(Beginning of Given data)

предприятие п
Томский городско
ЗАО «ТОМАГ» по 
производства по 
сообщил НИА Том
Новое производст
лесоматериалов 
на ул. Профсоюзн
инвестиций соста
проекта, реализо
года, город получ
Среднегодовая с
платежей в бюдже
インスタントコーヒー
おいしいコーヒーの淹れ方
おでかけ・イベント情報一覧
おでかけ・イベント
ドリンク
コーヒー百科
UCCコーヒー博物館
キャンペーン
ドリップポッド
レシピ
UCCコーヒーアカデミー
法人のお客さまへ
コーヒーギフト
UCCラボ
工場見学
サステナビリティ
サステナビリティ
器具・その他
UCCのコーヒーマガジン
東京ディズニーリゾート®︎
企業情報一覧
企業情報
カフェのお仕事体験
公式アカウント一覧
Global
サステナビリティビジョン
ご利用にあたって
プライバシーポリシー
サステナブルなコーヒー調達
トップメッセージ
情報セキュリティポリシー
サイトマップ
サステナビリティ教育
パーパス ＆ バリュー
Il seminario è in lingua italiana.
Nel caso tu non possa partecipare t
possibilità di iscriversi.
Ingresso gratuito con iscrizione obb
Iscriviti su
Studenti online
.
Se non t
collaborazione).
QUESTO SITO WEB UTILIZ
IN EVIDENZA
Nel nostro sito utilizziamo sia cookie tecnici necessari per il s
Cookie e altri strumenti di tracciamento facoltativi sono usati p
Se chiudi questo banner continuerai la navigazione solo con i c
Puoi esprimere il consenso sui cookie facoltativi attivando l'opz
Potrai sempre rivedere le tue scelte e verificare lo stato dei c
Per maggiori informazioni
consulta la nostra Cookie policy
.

(End of Given data)
(Beginning of Given data)

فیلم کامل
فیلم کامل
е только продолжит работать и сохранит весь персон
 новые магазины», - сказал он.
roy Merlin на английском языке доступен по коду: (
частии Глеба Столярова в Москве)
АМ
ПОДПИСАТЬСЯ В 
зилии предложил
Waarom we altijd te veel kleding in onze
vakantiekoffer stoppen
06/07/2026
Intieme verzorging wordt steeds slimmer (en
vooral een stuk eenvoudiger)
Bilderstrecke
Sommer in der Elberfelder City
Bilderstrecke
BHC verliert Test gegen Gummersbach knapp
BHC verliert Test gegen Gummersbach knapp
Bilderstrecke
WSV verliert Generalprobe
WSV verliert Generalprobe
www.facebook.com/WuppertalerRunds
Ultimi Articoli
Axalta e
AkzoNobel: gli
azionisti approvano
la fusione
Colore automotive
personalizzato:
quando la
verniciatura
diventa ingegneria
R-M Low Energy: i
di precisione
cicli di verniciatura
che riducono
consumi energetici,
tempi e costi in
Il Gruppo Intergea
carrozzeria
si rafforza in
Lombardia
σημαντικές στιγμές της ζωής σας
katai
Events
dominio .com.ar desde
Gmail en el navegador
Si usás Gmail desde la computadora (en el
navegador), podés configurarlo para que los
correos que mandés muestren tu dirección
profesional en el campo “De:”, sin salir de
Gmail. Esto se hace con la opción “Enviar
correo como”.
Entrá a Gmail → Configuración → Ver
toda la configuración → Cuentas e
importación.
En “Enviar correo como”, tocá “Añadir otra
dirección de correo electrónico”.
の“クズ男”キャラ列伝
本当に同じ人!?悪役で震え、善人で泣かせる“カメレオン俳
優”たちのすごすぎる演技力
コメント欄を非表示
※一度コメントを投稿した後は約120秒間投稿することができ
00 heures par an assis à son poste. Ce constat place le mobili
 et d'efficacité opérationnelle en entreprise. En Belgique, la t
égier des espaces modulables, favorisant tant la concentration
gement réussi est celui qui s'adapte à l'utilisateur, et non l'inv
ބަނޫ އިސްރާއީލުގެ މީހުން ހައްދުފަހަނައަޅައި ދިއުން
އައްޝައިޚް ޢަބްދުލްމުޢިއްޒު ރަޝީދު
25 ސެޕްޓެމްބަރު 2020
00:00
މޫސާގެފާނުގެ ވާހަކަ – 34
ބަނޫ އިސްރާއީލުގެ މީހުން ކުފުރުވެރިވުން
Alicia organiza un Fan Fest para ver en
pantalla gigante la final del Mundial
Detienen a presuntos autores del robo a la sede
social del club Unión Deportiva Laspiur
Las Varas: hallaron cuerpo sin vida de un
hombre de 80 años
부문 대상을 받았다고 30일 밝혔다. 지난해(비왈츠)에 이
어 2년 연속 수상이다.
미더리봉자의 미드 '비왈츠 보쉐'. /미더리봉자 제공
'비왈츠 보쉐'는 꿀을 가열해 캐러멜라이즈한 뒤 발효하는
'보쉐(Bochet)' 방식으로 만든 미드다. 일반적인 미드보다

(End of Given data)

## Exercise objective
Put the lines in the stretch from the one containing "предприятие п" through the one containing "おでかけ・イベント情報一覧" into a numbered list, leaving out any blank lines.

## Your solution
1. предприятие п
2. Томский городско
3. ЗАО «ТОМАГ» по 
4. производства по 
5. сообщил НИА Том
6. Новое производст
7. лесоматериалов 
8. на ул. Профсоюзн
9. инвестиций соста
10. проекта, реализо
11. года, город получ
12. Среднегодовая с
13. платежей в бюдже
14. インスタントコーヒー
15. おいしいコーヒーの淹れ方
16. おでかけ・イベント情報一覧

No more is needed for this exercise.